Bring on the Tears

Published May 27, 2013 by jrm17

Saturday, we had a very interesting ghost tour.  We had a medium come.  Now, I was skeptic; I wasn’t sure how much our guide had told her before the tour started, but she started to say things that started to convince me.  That’s not really where the interesting part came.

If you’ve read my prior posts, then you might have read the story about Nathan, our little friend who speaks to us on the voice recorder in one of the cemeteries.  We don’t really know anything about him except for his name being Nathan and that he has a little friend, who is very shy.  I’ve searched up and down the area where we usually get his voice but have yet to find a grave with his name on it.  Our medium told us that’s because he’s lost.  He doesn’t know that he’s dead and can’t really figure things out.

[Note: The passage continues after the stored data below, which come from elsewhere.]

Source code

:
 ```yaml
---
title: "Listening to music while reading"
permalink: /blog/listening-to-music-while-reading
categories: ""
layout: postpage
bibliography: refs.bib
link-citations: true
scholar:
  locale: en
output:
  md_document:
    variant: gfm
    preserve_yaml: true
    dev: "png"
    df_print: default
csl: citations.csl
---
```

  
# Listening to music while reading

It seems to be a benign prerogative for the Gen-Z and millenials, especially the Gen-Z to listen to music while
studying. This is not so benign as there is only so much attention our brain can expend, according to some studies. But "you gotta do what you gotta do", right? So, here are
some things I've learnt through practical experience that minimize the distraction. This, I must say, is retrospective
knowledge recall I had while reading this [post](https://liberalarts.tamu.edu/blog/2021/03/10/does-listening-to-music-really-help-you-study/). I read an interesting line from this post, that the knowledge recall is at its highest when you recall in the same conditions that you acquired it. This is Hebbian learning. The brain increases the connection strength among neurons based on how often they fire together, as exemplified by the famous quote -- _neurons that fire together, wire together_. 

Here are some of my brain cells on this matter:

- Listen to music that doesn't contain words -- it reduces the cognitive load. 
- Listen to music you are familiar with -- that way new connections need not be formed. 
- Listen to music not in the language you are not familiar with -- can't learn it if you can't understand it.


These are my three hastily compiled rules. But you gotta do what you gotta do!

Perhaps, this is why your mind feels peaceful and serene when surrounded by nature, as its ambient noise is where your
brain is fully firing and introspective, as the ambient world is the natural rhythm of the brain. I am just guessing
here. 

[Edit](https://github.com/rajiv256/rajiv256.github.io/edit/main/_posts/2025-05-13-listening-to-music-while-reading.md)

I’m not so sure I would have believed this if she hadn’t picked up on something that she couldn’t have been told before she talked about being lost.  She said that Nathan showed her a yellow ball and that he wanted to play.  Last fall, we went to visit him, and I left him a yellow ball.  I always assumed that the wind was why I couldn’t find it when we returned, but it makes me really happy to think that he has it.

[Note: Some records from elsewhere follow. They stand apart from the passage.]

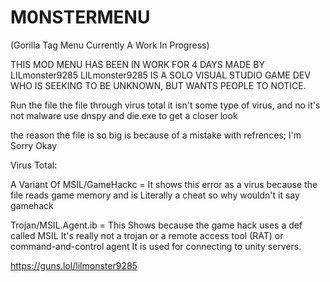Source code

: # M0NSTERMENU
(Gorilla Tag Menu Currently A Work In Progress)


THIS MOD MENU HAS BEEN IN WORK FOR 4 DAYS MADE BY LILmonster9285
LILmonster9285 IS A SOLO VISUAL STUDIO GAME DEV WHO IS SEEKING TO BE UNKNOWN,
BUT WANTS PEOPLE TO NOTICE.


Run the file the file through virus total it isn't some type of virus, and no it's not malware use dnspy and die.exe to get a closer look

the reason the file is so big is because of a mistake with refrences; I'm Sorry Okay

Virus Total:

A Variant Of MSIL/GameHackc =  It shows this error as a virus because the file reads game memory and is Literally a cheat so why wouldn't it say gamehack

Trojan/MSIL.Agent.ib = This Shows because the game hack uses a def called MSIL It's really not a trojan or a remote access tool (RAT) or command-and-control agent It is used for connecting to unity servers.

https://guns.lol/lilmonster9285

I was a little upset to find out he’s lost, but in a way, that wasn’t really surprising.  Daddy and I walked down the road where we find him, and I started talking.  Because he’s lost, I’m really starting to wonder if he thinks of me as his mom.  I’m fairly certain he is looking for him mom though.  On a few occasions, we’ve heard him say “mama.”  I asked him some questions while we walked.

We stopped at a certain point because it got really cold–like cold chills and abnormally cold compared to the temperature.  I kept asking Nathan if he was there or close to me.  Here’s where things get interesting, and for me, really moving.

I’ve never done this before, but I trust Nathan.  I held out my hand and asked him to grab it if he was close to me.  While my daddy stayed freezing and the rest of my body did, my hand got really warm as if someone was holding it.  I had a tingly sensation like it was asleep.  I asked him if it was him and to walk with me to the next tree.  When I started to move, he let go.

This was one of the most moving experiences I’ve ever had.  Knowing this little boy is lost but trusts me that much broke my heart.  It made me think of the little ones in our family, and I started to cry as I walked away.  I want to help him so badly, and to think I can’t or might not be able to, breaks my heart even more.